**Work instructions:** From the story below about a search for Paula Angelo, quote the stretch from "Returning he spoke" through "suddenly in English." word for word.

**Document extract:**
■ ■ ■

I asked the manager of the hotel if he had heard of Paula Angelo but he said he was afraid that he hadn’t. I went into one or two old bookshops asked the same question got the same answer. I tried some antique shops with no luck either. I then headed to the museum confident that they would be able to help me, but they were cleaning it and despite my best pleading, they would not let me in. Somewhat despondently, I wandered back along the Main Street and paused outside a shop that appeared to house some sort of local history exhibition. Going inside, I saw promisingly that there were lots of old photos and exhibits about the Santa Fe Trail and Las Vegas itself on the walls. At the back of the store two old men sat watching me. One was short and rather dapper -looking; the other seemed incredibly ancient, with sprouts of hair appearing everywhere including on top of his nose. He was wearing blue-bib dungarees and his eyes were red rimmed and rheumy. He was, I thought, the oldest man sitting upright I had ever met.
“Can I help you?” said the first guy, who I later learned was called Leroy Ledoux.
“I’m over from England,” I said, “and wonder if you knew anything about Paula Angelo?”
“Sure”, he is said, “a bit, sit there and we will tell you what we know.”
Offering me a chair, he went to the front door and locked it so that we might not be disturbed.
Returning he spoke to the other guy in Spanish after introducing him as Joe Lopez.
“I asked him if he knows anything” , Leroy said to me
Joe looked at me slowly and shook his head.
“Why don’t you tell me what you know”, said Leroy, “and I will tell you anything I know in addition to that”
Which I did.
“That’s about the whole of it’ said Leroy when I finished.
“She came from Loma Parada !” Said Joe suddenly in English.
Leroy questioned him in Spanish and Joe repeated himself and added:
“It means grey hill in Spanish, was a wild place, 5 miles from the soldiers stationed at Fort Union. There was a casino and bars for the soldiers, and it was the closest place to find a woman.”
Leroy nodded “soldiers would all head over there.”

■ ■ ■

**Data shown:**

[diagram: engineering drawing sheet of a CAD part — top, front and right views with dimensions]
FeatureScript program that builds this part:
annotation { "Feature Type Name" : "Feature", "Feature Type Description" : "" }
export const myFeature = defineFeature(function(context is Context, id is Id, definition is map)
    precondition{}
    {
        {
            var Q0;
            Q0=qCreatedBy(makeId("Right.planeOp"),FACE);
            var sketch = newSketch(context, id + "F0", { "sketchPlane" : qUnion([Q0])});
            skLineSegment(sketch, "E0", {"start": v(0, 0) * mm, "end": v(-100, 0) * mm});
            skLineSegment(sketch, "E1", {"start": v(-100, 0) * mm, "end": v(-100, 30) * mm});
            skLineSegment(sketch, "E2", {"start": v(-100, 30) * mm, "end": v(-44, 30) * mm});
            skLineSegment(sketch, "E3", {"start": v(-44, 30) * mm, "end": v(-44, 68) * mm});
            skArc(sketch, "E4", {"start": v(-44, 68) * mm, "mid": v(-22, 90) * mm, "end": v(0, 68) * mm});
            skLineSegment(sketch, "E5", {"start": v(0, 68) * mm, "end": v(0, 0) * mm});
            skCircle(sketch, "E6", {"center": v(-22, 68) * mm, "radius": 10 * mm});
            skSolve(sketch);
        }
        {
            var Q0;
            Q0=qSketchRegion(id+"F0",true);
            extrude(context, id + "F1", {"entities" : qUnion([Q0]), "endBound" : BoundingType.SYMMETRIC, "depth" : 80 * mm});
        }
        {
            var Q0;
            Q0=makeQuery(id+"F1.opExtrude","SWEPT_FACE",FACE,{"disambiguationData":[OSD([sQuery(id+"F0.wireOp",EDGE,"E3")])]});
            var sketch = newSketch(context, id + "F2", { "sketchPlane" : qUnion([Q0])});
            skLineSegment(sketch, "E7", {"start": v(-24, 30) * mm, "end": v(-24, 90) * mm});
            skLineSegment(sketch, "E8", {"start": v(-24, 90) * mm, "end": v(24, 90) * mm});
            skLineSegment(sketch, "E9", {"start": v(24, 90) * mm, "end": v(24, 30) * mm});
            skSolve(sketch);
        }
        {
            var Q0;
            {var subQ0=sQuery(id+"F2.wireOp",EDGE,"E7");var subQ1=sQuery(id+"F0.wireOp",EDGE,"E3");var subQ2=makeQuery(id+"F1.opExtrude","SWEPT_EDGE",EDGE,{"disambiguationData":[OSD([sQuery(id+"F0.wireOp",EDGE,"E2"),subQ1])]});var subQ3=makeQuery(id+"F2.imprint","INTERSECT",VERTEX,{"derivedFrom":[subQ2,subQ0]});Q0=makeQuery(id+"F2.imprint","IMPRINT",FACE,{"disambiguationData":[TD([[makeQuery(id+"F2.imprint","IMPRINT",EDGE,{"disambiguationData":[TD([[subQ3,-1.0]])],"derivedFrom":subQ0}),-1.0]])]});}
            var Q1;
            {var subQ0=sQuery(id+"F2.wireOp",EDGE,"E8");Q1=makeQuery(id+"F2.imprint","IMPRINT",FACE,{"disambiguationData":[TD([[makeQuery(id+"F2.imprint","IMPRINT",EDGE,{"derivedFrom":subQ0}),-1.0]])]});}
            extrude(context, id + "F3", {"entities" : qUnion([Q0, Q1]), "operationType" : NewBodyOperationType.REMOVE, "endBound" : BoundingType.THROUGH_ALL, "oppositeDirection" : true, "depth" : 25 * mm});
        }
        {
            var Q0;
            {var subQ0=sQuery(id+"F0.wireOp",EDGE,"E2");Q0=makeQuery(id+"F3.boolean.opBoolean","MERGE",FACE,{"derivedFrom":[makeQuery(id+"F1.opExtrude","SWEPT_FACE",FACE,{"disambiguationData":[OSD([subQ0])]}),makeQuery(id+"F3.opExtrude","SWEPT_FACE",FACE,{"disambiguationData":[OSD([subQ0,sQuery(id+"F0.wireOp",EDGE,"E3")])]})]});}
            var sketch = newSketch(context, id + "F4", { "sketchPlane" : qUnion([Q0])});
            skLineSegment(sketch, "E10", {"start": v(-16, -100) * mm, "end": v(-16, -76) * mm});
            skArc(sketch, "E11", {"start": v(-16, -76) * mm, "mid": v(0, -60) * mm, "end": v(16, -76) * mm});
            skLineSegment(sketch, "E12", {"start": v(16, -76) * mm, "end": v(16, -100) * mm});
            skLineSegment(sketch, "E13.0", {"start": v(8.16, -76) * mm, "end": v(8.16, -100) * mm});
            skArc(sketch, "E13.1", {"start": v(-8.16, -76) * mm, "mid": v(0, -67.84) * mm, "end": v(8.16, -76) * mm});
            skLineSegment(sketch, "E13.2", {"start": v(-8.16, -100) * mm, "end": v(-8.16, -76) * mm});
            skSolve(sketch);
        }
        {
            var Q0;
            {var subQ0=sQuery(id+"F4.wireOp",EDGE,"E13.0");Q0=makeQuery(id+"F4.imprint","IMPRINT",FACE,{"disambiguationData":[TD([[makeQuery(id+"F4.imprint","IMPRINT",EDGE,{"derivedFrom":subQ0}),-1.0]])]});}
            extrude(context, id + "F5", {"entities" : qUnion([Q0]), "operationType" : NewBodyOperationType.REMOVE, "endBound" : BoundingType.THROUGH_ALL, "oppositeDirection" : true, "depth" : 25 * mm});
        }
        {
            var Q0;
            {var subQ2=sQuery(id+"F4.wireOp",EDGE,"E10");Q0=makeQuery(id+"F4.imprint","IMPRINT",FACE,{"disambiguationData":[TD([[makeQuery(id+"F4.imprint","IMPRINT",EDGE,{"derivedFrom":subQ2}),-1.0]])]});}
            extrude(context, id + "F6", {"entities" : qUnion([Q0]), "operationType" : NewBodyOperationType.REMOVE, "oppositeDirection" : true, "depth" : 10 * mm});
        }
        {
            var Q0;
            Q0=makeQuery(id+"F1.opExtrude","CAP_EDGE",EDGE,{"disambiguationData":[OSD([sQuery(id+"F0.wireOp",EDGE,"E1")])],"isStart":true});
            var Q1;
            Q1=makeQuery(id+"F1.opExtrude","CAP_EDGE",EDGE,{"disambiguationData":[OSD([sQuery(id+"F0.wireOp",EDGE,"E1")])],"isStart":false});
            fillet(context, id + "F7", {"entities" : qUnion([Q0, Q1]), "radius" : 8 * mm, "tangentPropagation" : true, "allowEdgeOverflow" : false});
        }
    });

■ ■ ■

**Task response:**
Returning he spoke to the other guy in Spanish after introducing him as Joe Lopez.
“I asked him if he knows anything” , Leroy said to me
Joe looked at me slowly and shook his head.
“Why don’t you tell me what you know”, said Leroy, “and I will tell you anything I know in addition to that”
Which I did.
“That’s about the whole of it’ said Leroy when I finished.
“She came from Loma Parada !” Said Joe suddenly in English.